TESTO FORNITO:
-*-
E’ successo
ancora. Nella città pakistana di Lahore, con due attentati suicidi in una
chiesa cattolica ed una protestante, sono stati trucidati 15 cristiani, settantotto
sono i feriti, di cui una trentina in gravi condizioni. La rivendicazione non
si è fatta attendere: è stata firmata dal
gruppo talebano pachistano Jamaat-ul-Ahrar. Questa volta, però, la
reazione di papa Francesco è stata dura: accanto al dolore per le vittime innocenti,
ha denunciato ad alta voce: “…il
mondo cerca di nascondere questa persecuzione contro i cristiani”. Cosa
c’è dietro la denuncia del Papa?
-*-
DATI FORNITI:
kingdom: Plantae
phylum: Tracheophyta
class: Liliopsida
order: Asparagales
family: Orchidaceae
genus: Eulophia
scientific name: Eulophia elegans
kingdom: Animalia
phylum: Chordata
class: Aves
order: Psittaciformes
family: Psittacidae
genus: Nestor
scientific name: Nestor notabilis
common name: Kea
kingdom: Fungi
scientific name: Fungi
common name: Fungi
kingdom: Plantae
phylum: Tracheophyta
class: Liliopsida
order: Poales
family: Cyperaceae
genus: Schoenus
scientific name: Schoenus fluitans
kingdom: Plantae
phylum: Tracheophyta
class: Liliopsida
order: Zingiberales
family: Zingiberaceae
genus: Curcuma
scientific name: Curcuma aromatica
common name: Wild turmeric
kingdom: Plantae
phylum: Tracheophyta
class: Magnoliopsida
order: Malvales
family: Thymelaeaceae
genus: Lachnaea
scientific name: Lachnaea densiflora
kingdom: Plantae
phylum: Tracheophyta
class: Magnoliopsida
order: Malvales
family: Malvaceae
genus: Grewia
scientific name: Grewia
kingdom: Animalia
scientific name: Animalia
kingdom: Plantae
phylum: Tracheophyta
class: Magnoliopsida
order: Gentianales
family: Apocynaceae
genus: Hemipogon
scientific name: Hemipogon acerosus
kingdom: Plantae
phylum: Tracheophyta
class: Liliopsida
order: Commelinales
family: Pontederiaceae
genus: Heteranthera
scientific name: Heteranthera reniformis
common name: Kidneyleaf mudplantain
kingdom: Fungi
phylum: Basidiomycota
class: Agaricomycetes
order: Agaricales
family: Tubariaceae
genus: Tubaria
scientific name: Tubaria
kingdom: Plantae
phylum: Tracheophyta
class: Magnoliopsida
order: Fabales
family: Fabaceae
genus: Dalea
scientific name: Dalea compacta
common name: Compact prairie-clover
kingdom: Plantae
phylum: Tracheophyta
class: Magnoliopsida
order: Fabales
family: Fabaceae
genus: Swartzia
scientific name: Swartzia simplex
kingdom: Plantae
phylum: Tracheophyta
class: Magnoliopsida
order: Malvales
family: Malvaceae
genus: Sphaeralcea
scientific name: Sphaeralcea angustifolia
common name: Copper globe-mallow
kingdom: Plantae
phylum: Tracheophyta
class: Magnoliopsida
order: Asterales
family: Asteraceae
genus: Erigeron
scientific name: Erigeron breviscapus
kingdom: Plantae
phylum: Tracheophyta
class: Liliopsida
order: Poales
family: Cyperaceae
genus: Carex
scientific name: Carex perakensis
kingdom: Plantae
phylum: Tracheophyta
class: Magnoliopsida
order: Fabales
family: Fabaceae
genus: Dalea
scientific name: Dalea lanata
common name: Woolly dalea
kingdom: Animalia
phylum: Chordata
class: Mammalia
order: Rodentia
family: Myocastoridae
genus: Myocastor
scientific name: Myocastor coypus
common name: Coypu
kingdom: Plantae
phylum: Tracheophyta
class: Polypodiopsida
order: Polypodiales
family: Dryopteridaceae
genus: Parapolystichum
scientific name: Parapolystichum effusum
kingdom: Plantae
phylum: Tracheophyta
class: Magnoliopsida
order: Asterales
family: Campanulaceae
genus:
-*-
COMPITI DA SVOLGERE:
A. Nel testo sugli attentati di Lahore, quale gruppo ha firmato la rivendicazione?
B. Scrivi il seguito del testo sugli attentati di Lahore, riprendendo subito dopo la sua ultima frase.

RISPOSTE PER COMPITO:
A. Il gruppo talebano pachistano Jamaat-ul-Ahrar.

B.
Il numero dei
cristiani perseguitati nel mondo oscilla tra 100 e 150 milioni. Questa cifra,
in continuo aumento, fa del cristianesimo, oggi, la religione più perseguitata del pianeta (cfr, “Il libro nero della condizione dei cristiani
nel mondo”, Mondadori, 2014). Eppure sugli innumerevoli casi di eccidi,
attentati, rapimenti di religiosi o di fedeli cristiani, stranamente si stende
velocemente una larga coltre di silenzio: vengono sì riferiti i fatti, ma
spesso senza sottolineare la sistematica persecuzione dei cristiani a causa
della loro fede. Significativo il
racconto di mons. Dominique Rèzeau: “ Giunto
a Tripoli , dopo il recente omicidio di cristiani egiziani, gli unici a farsi
vedere sono stati gli ambasciatori di
Svizzera e Austria. Il rappresentante delle Nazioni Unite ha scritto un vago
comunicato di condanna della violenza,
senza tuttavia menzionare che l’atto era stata commesso contro i cristiani, e
in quanto tali” (ib. “Il libro nero…”).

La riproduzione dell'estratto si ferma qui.